----- TEXTO DE REFERÊNCIA -----

A sala de aula é o lugar onde me encontro. Para lá quero voltar.
Os consultórios de psiquiatria estão repletos de gente como eu – pedintes de socorro de seu sofrimento e de suas neuroses de caráter.
Os consultórios de psiquiatria são como UTIS para onde confluem os pacientes psiquicamente graves e onde eles são conduzidos para o confrontar com a realidade verdadeira do seu eu mesmo, a qual não se desvela sem uma grande dose de dor, inquietação e perplexidade, para alguns, e de recusa, no caso de outros.
A sala de aula é o lugar de encontros com a diversidade, lugar onde raramente estou exclusivamente ocupado de mim.
O eu, em nossa vida cotidiana, veste muitas máscaras, atua de modos vários e compulsivos; articula estratégias de autodefesa, adota comportamentos que repetem experiências traumáticas de um passado do qual ele é uma manifestação presente; comportamentos em cujo cerne se encontram impulsos inconscientes. Tamanho é o encargo do ser eu que, para uma grande maioria, é melhor evitar o confronto na intimidade de seu domínio constantemente usurpado por forças sobre as quais ele, o eu, não exerce controle.
Os consultórios de psiquiatria estão, portanto, repletos de pessoas que não conseguiram mais resistir às exigências da normalidade que se supõe haver de modo definitivo e a qual é tomada, sem o devido questionamento, como critério para o ajustamento cultural de cada indivíduo.
O eu é, essencialmente, conflito e angústia. A psicanálise é uma área do saber humano que, com a filosofia, exerce sobre mim grande fascínio. E estudá-la possibilita-me um autoconhecimento indispensável à sustentação do eu-existo. No entanto, o debruçarmo-nos sobre a literatura psicanalítica só não basta para que logremos sobreviver a nós mesmos. A ajuda de um especialista me parece indispensável.

-----

» TAREFA A REALIZAR
Transcreva novamente, sem alterações, o trecho do texto sobre a sala de aula e os consultórios de psiquiatria, de "O eu, em nossa" a "não exerce controle.". Os dados a seguir têm origem distinta da do texto.

----- DADOS FORNECIDOS -----

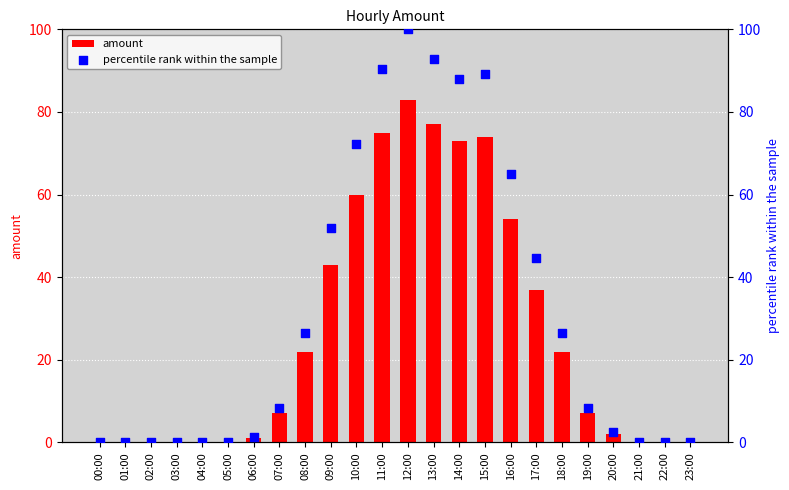

Which series contains the highest Y value?

percentile rank within the sample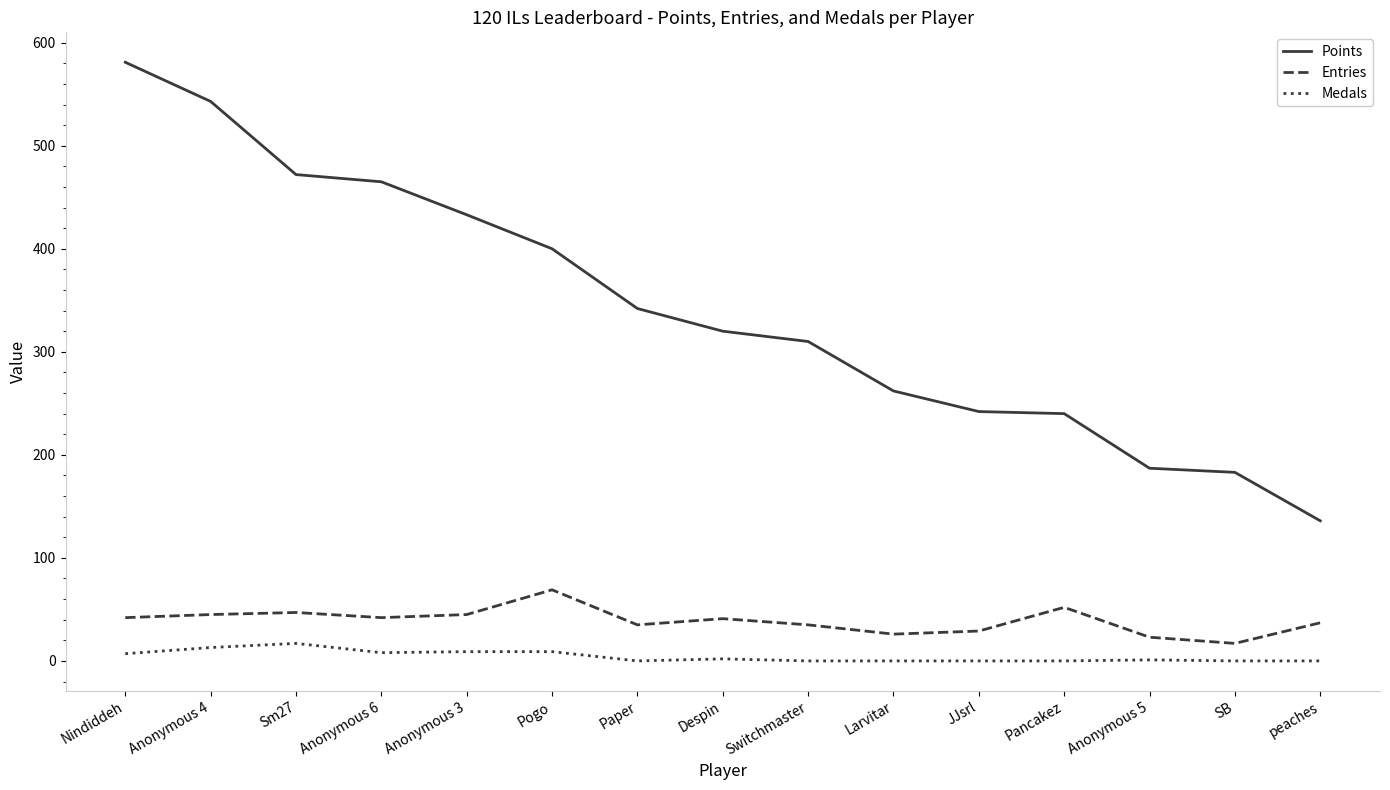

Does the chart display data point markers on the line(s)?

No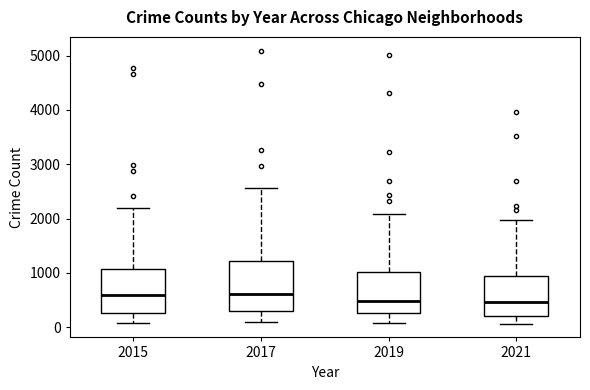

Reading left to right, read every box against the y-axis: the position of its median line, the range the box covers, and the ends of its whiskers. The values are not printed on the chart, so give them approximately, as read against the axis.

2015: median 600, box 300 to 1100, whiskers 100 to 2200
2017: median 600, box 300 to 1200, whiskers 100 to 2600
2019: median 500, box 300 to 1000, whiskers 100 to 2100
2021: median 500, box 200 to 1000, whiskers 100 to 2000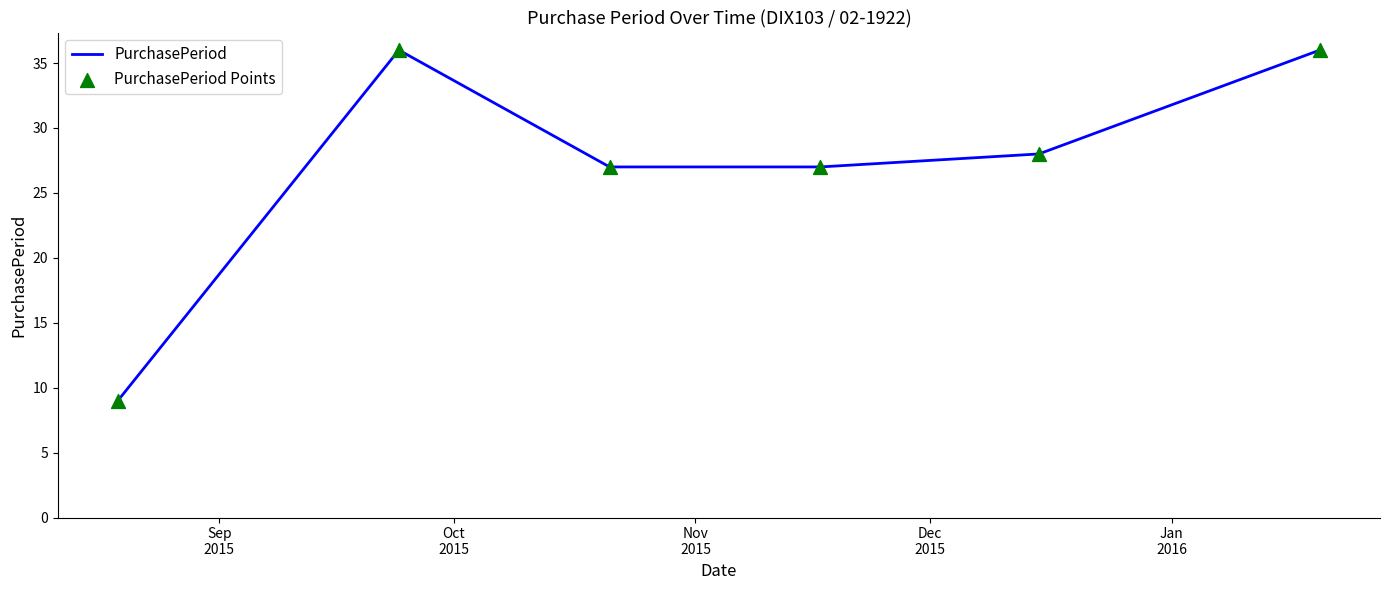

What is the smallest value displayed?

9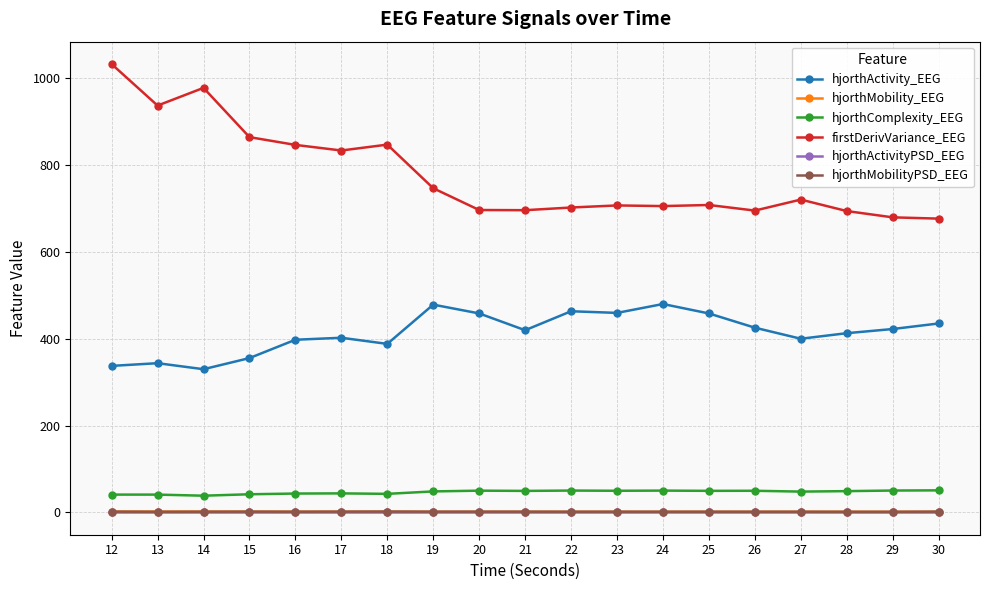

What is the sum of the hjorthComplexity_EEG values at 20 and 25?

99.3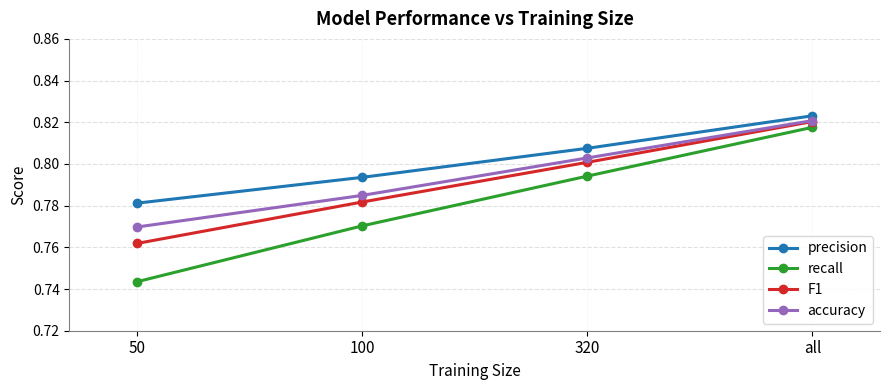

Which category has the highest value in the precision series?

all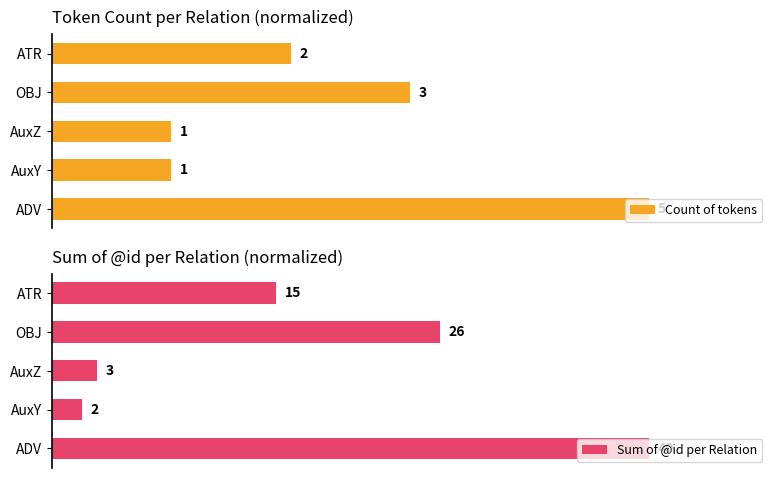

How many distinct data groups are displayed?

2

-----

» RESULTADO
O eu, em nossa vida cotidiana, veste muitas máscaras, atua de modos vários e compulsivos; articula estratégias de autodefesa, adota comportamentos que repetem experiências traumáticas de um passado do qual ele é uma manifestação presente; comportamentos em cujo cerne se encontram impulsos inconscientes. Tamanho é o encargo do ser eu que, para uma grande maioria, é melhor evitar o confronto na intimidade de seu domínio constantemente usurpado por forças sobre as quais ele, o eu, não exerce controle.